Deciding on an outfit had been difficult. Though Anders is anti-note, he needs his act to be understood as carefully considered. The color that initially came to mind, white, didn’t stand a chance. Maybe for a drowning. Nothing involving split flesh. Black had been the natural runner up. But after assembling the pieces—polyester tux pants and hooded sweatshirt—it felt cliché. An old girlfriend, lazy and unimaginative but well-built and always tolerant when anger clouded his mind, had insisted that blue brought out his eyes, so Anders, having nothing else to go on, settled on a pair of navy workpants and a thrift store dress shirt with turquoise checks.

A block away from the head of the alley, he calls AAA to request a tow truck. Along with the plastic member card, he tacks five twenty-dollar bills onto the trunk with clear packing tape. A bell nags from inside the car.
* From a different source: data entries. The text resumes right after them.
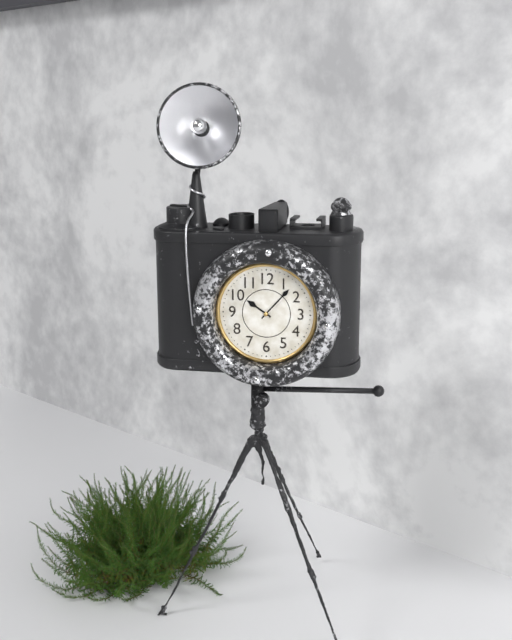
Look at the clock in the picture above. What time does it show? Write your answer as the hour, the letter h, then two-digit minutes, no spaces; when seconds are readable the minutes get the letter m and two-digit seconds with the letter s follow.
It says 10h07
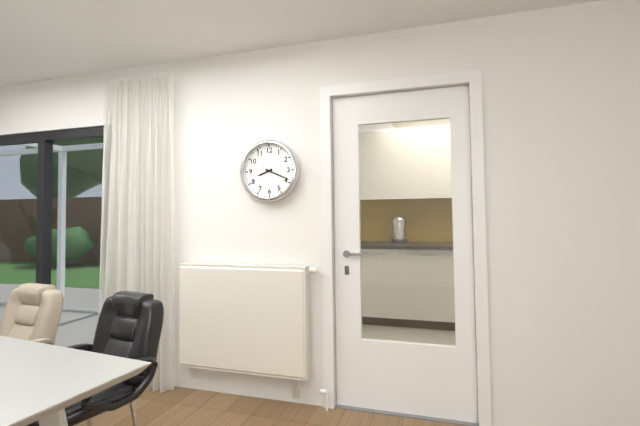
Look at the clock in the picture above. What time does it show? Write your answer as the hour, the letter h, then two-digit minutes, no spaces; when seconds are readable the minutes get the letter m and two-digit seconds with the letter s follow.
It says 8h19
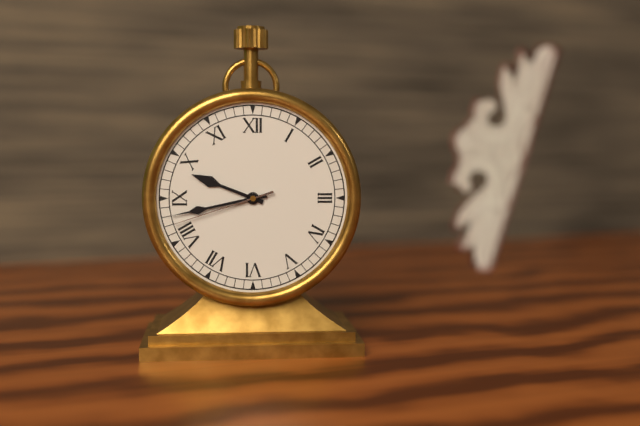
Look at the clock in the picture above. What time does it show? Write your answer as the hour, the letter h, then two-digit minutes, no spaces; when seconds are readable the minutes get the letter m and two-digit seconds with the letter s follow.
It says 9h43m42s
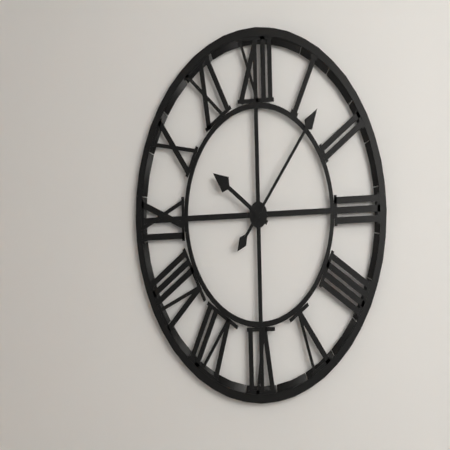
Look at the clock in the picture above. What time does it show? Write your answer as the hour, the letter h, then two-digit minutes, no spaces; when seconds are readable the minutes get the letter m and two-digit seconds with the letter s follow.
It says 10h07
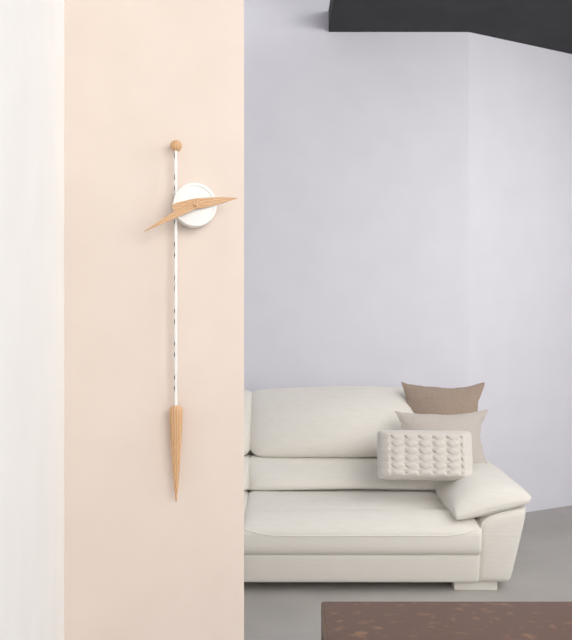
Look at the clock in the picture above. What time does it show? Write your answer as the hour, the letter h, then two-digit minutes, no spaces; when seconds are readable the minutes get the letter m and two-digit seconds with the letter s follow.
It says 2h40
Grabbing the seatbelt, he stretches it behind his seat and feeds it to the latch. He removes his black leather boots, socks and black belt and tosses them behind him. No one dyes leather blue. No one right in the head, anyway.

It’s Sunday and save the scrappy gulls, the shipyard stands vacant. The gas pedal digs into his arch as he tips it toward the floor. At fifty MPH, he speeds past the first stop sign. At ninety-six, he blurs passed the second. Anders considers saying a prayer.

Over the sprawl of concrete that fills his windshield, images draw and quarter themselves to greet him: skinning opossums by the Dumpsters, fighting dogs in vacant office buildings, spraying gasoline on the ubiquitous homeless and setting them aflame. Childish and naïve. Counseled and forgotten. All counts served in full. Time has yet to quell the memories, however, and they flee into his chest, swelling it from within like an airbag. It’s not a prayer that passes his lips now.

“Dominion over every creeping thing that creeps on earth.”

Anders has no way of knowing the strength of the cinderblock wall.